↓

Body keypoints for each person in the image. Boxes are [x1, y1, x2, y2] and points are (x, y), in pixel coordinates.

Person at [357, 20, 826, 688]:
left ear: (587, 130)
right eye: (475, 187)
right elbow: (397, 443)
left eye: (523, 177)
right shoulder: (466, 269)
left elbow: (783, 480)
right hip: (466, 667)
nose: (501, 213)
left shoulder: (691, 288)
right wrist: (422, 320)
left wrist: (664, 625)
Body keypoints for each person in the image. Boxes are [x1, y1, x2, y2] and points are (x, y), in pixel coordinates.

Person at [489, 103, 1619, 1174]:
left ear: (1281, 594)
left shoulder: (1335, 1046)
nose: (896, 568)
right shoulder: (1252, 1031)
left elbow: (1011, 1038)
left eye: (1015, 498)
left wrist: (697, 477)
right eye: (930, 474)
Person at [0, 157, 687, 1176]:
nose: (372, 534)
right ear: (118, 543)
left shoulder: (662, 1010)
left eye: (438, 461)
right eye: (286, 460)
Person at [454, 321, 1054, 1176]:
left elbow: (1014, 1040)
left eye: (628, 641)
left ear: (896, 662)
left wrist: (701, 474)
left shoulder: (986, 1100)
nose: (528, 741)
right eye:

↑

A line qualifies when it holds the word "elbow"; report all qualifying lines from the records above.

Task answer ->
right elbow: (397, 443)
left elbow: (783, 480)
left elbow: (1011, 1038)
left elbow: (1014, 1040)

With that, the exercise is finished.